Introduction - Emerging markets enter the mainstream

WORLDWIDE: On the face of it, 2011 was a good year for wind energy. The figures collected by our global network of correspondents reveal an annual installation of around 38GW wind-power capacity, achieving a new record high. Total installed capacity rose to around 230GW, a 20% growth on 2010's total.

Market status country-by-country

But a closer look at the data collated for Windpower Monthly's annual market review, covering 64 countries, shows a shift in geographical spread. A number of traditionally solid markets experienced a big slowdown in growth, notably Spain, Denmark and Germany.

China's total capacity grew to 54GW, after the country gained about the same in new capacity as in 2010, around 16GW. Despite the strong growth, China's market is experiencing problems amid tighter regulations to restrict the breakneck speed of development, which is outpacing the grid network.

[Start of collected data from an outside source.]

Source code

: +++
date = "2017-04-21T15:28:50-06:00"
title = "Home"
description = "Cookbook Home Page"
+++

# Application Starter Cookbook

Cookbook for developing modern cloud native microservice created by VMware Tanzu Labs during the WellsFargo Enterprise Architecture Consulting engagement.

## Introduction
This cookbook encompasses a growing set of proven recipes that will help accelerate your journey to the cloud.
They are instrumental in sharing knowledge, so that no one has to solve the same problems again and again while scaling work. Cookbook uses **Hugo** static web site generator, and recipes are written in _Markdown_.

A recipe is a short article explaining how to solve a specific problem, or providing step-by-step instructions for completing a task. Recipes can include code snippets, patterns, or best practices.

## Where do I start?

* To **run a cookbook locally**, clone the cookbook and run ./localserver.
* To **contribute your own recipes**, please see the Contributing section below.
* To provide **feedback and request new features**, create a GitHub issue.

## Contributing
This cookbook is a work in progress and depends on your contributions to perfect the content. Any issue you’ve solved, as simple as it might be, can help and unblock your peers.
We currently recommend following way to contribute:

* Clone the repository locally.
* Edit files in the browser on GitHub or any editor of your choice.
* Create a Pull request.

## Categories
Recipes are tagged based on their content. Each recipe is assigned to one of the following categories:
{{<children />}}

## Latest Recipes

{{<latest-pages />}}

The US performed well, installing 6.7GW, up from 5GW in 2010. The industry is racing to take advantage of the pivotal production tax credit before it is due to expire at the end of the year, around the same time as a presidential election will add to uncertainty.

Two markets performed exceptionally well in 2011. Brazil grew by 476MW to nearly 1.4GW, a growth of 53% from 2010's installed capacity. Romania, which at the beginning of 2010 totalled only 14MW, now stands at 982MW, over half of which was installed in 2011. Such performance should see these markets described as "mainstream" rather than "emerging".

Looking forward, Pakistan is targeting 1.5GW in the next two years — a striking ambition considering its current 6MW installed capacity.

Africa, too, could finally see some of its potential come to fruition, with wind winning 634MW in South Africa's first renewables tender and Kenya's 300MW Lake Turkana wind farm due to start construction imminently.

Meanwhile, offshore wind grew by 458MW to 3.3GW, mainly fuelled by the UK and China. Both these countries are eyeing significant growth in the near future and other countries are keen to play catch-up.
Some figures have been rounded. As a result, there may be minor discrepancies between the sum of a set of data and the overall stated total.